Copy each of the lines below word for word, with nothing changed.

(Provided data Opens)

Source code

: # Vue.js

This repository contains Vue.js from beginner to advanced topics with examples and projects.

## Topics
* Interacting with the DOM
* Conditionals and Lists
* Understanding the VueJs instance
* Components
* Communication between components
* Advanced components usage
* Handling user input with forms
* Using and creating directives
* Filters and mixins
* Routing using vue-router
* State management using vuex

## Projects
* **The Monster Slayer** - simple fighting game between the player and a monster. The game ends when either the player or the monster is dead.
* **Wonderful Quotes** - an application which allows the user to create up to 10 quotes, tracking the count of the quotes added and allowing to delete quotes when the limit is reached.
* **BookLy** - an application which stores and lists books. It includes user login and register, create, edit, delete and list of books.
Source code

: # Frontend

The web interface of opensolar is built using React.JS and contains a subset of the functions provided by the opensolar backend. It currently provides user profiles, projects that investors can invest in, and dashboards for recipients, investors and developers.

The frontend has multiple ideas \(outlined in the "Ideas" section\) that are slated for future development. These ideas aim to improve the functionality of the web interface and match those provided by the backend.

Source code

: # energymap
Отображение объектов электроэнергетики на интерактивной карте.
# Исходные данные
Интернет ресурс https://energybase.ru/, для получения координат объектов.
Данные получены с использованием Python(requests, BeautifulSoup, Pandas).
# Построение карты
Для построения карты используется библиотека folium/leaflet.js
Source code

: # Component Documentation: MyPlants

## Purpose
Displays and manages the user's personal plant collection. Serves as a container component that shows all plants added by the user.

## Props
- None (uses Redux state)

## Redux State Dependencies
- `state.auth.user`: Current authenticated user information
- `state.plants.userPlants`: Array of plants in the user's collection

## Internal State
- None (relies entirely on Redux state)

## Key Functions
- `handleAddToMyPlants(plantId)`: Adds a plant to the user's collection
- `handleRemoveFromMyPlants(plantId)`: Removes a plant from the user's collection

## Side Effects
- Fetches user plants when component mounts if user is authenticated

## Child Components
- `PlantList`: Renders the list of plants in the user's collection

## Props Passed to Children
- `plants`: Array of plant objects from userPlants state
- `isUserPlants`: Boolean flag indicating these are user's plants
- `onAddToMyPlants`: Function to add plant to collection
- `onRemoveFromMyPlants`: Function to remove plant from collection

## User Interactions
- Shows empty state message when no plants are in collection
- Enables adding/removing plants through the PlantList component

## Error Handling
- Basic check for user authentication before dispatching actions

(Provided data Closes)

## Written answer
Source code

: # Vue.js

This repository contains Vue.js from beginner to advanced topics with examples and projects.

## Topics
* Interacting with the DOM
* Conditionals and Lists
* Understanding the VueJs instance
* Components
* Communication between components
* Advanced components usage
* Handling user input with forms
* Using and creating directives
* Filters and mixins
* Routing using vue-router
* State management using vuex

## Projects
* **The Monster Slayer** - simple fighting game between the player and a monster. The game ends when either the player or the monster is dead.
* **Wonderful Quotes** - an application which allows the user to create up to 10 quotes, tracking the count of the quotes added and allowing to delete quotes when the limit is reached.
* **BookLy** - an application which stores and lists books. It includes user login and register, create, edit, delete and list of books.
Source code

: # Frontend

The web interface of opensolar is built using React.JS and contains a subset of the functions provided by the opensolar backend. It currently provides user profiles, projects that investors can invest in, and dashboards for recipients, investors and developers.

The frontend has multiple ideas \(outlined in the "Ideas" section\) that are slated for future development. These ideas aim to improve the functionality of the web interface and match those provided by the backend.

Source code

: # energymap
Отображение объектов электроэнергетики на интерактивной карте.
# Исходные данные
Интернет ресурс https://energybase.ru/, для получения координат объектов.
Данные получены с использованием Python(requests, BeautifulSoup, Pandas).
# Построение карты
Для построения карты используется библиотека folium/leaflet.js
Source code

: # Component Documentation: MyPlants

## Purpose
Displays and manages the user's personal plant collection. Serves as a container component that shows all plants added by the user.

## Props
- None (uses Redux state)

## Redux State Dependencies
- `state.auth.user`: Current authenticated user information
- `state.plants.userPlants`: Array of plants in the user's collection

## Internal State
- None (relies entirely on Redux state)

## Key Functions
- `handleAddToMyPlants(plantId)`: Adds a plant to the user's collection
- `handleRemoveFromMyPlants(plantId)`: Removes a plant from the user's collection

## Side Effects
- Fetches user plants when component mounts if user is authenticated

## Child Components
- `PlantList`: Renders the list of plants in the user's collection

## Props Passed to Children
- `plants`: Array of plant objects from userPlants state
- `isUserPlants`: Boolean flag indicating these are user's plants
- `onAddToMyPlants`: Function to add plant to collection
- `onRemoveFromMyPlants`: Function to remove plant from collection

## User Interactions
- Shows empty state message when no plants are in collection
- Enables adding/removing plants through the PlantList component

## Error Handling
- Basic check for user authentication before dispatching actions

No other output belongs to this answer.